Voto eletrónico – parar o vento com as mãos?
Continuamos todos a espantar-nos com o crescimento da abstenção, sem sequer nos questionarmos sobre como pode 20% da população eleger um governo com maioria absoluta.
Na sequência de mais uma eleição legislativa em que se verificou um novo crescimento da abstenção (51,4% – fonte: Pordata), entendo que este é o momento para refletir sobre a possibilidade de se disponibilizar a opção do voto eletrónico remoto aos cidadãos portugueses.
Importa realçar que esta opção é distinta do que foi testado nestas eleições – que foi o voto eletrónico presencial.
Para além do argumento relativamente óbvio – mais de metade dos eleitores não votou, o que implica que um partido que recolha um pouco mais de 20% de votos favoráveis (sobre o total dos eleitores) pode governar com maioria absoluta –, temos ainda o tema dos eleitores que residem fora de Portugal, cujos votos tiveram, mais uma vez, um conjunto vasto de problemas: desde eleitores que não receberam as cartas com os boletins de voto em tempo útil, até ao problema da classificação dos votos. Este último tema provocou inclusive o atraso na tomada de posse do novo Governo.
Contudo, existe um conjunto de preocupações – diga-se desde já legitimas – associadas à ideia de uma votação eletrónica, que têm a ver com a possibilidade de existência de uma fraude informática com dimensão suficiente para mudar o desfecho de uma eleição. Como exemplos,
- Uma pessoa (ou mais) serem pressionadas a votar num determinado partido ou candidato – nada de muito substancial se altera, dado que é uma situação que já pode existir hoje em dia (basta relembrar algumas reportagens sobre votantes transportados em carrinha até à mesa de voto),
- Venda de votos – também já hoje existe esta possibilidade, não sendo possível controlar o motivo por trás da escolha do sentido de voto (seja presencial ou remoto),
- Fraude informática em larga escala – sendo esta a preocupação que me parece mais relevante, não basta defender que as aplicações de voto remoto têm elevados padrões de segurança, são auditáveis e certificadas. É também preciso realçar que a possibilidade de haver voto eletrónico remoto não elimina a votação presencial, apenas complementa. E quem quiser continuar a votar presencialmente, poderá sempre fazê-lo. Aliás, o exemplo dos países onde tais experiências foram efetuadas mostra que nas primeiras votações a percentagem de eleitores que opta pelo voto eletrónico remoto ascende a 2% a 3% – e vai crescendo devagar e de forma sustentada, eleição a eleição.

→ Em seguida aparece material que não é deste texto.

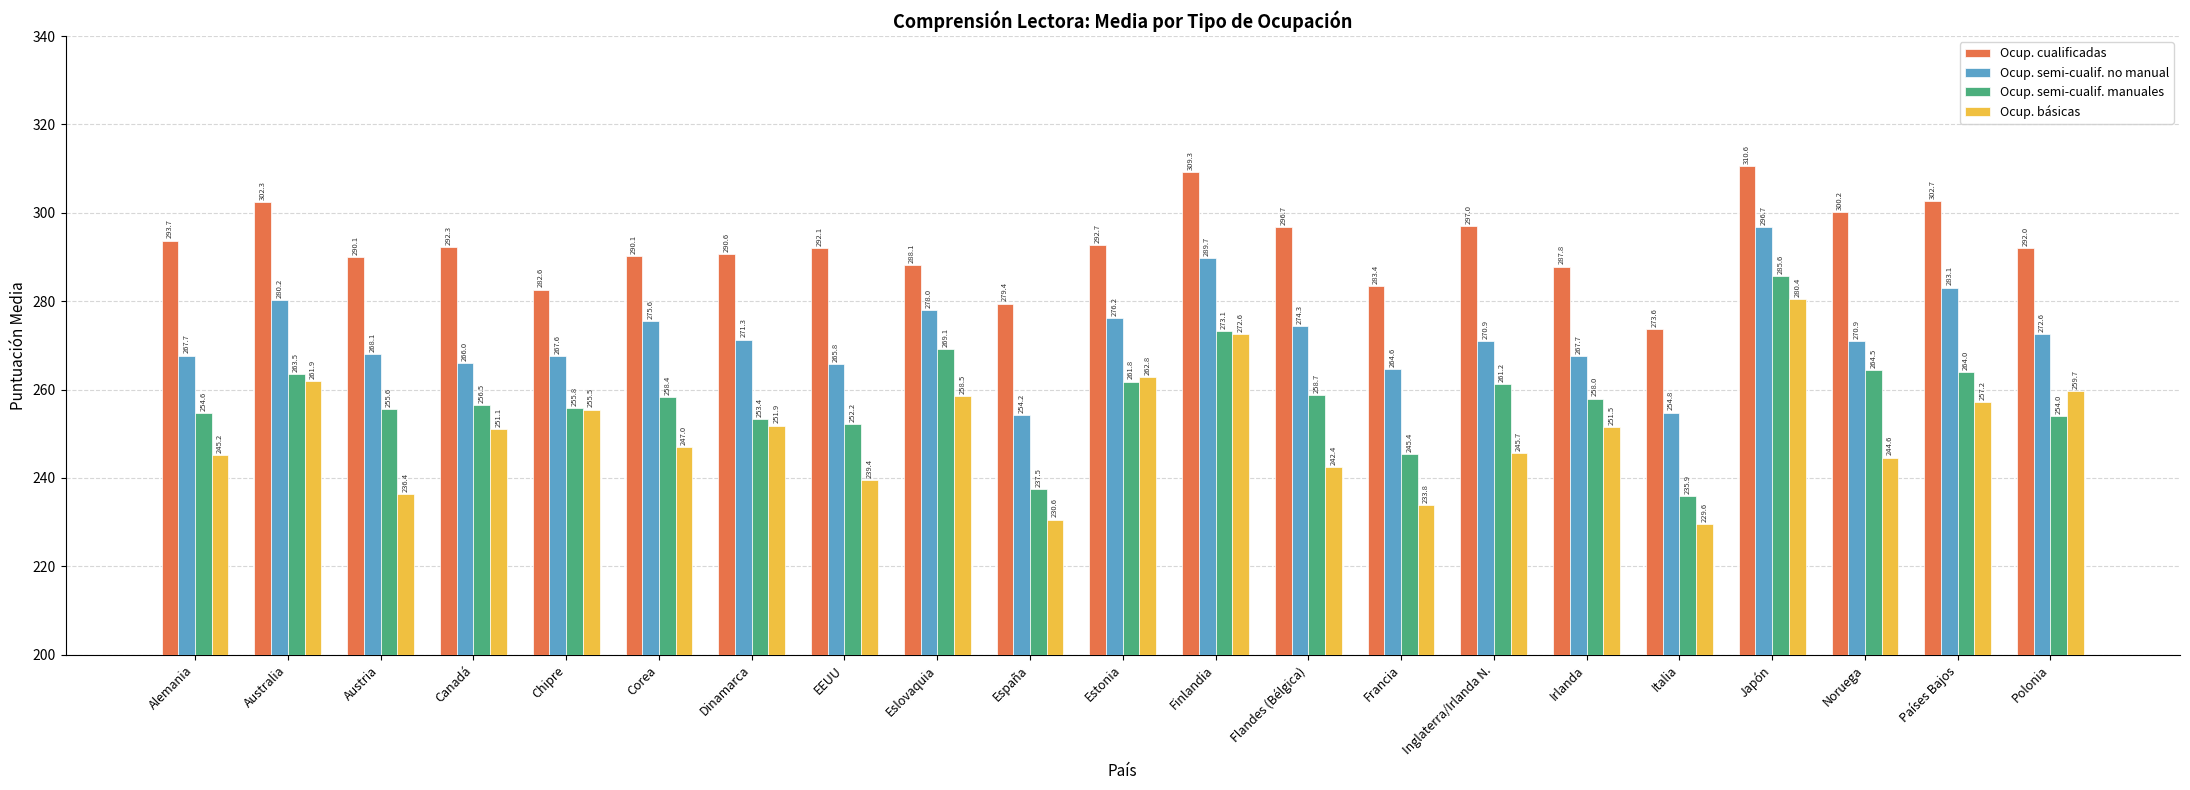

The value of Ocup. semi-cualif. manuales at Inglaterra/Irlanda N. is 261.2. True or false?

True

Adicionalmente, das experiências realizadas em Portugal em eleições para diversos órgãos sociais, o sentido e as percentagens do voto eletrónico remoto é semelhante ao sentido e percentagens do voto em urna.
Tirando partido da existência do Cartão de Cidadão é possível disponibilizar a possibilidade de os portugueses votarem, remotamente, em qualquer parte do mundo, de forma segura e controlada.

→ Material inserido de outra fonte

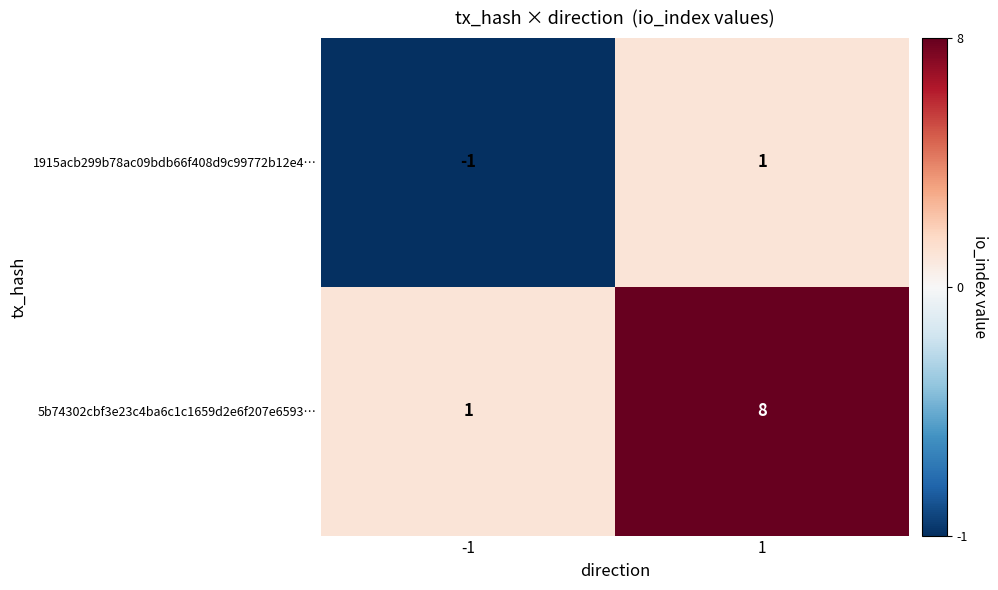

Which series has the widest spread of values?

5b74302cbf3e23c4ba6c1c1659d2e6f207e6593…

Até há uns anos era um tabu e não era possível votar antecipadamente porque era necessário o eleitor poder refletir – inclusive no sábado – antes de, em consciência e na posse de todos os argumentos, votar. Nesta ultima eleição dezenas de milhar de pessoas votaram, em Portugal, na semana anterior. E será que isso afetou o resultado final da votação? Ou que algum efeito negativo decorreu disso?
Para aqueles que tentam parar o vento com as mãos, proponho que se façam pilotos num número de assembleias de voto reduzidas e, pouco a pouco e com confiança, se aumente o universo a quem se disponibiliza esta possibilidade, mantendo sempre a possibilidade de quem quiser votar em urna. Ainda mais evidente e mais fácil: porque não se disponibiliza esta opção aos emigrantes – num ou outro país em particular – onde a taxa de abstenção é de 90% e que elegem apenas quatro deputados (no total)?
Num momento em que a nossa vida é cada vez mais digital (desde os serviços de saúde aos serviços financeiros, da educação até à interação com os serviços do Estado), o facto de nem sequer se fazer um piloto controlado de voto eletrónico remoto é um anacronismo – e continuamos todos a espantar-nos com o crescimento da abstenção, sem sequer nos questionarmos sobre como pode 20% da população eleger um governo com maioria absoluta.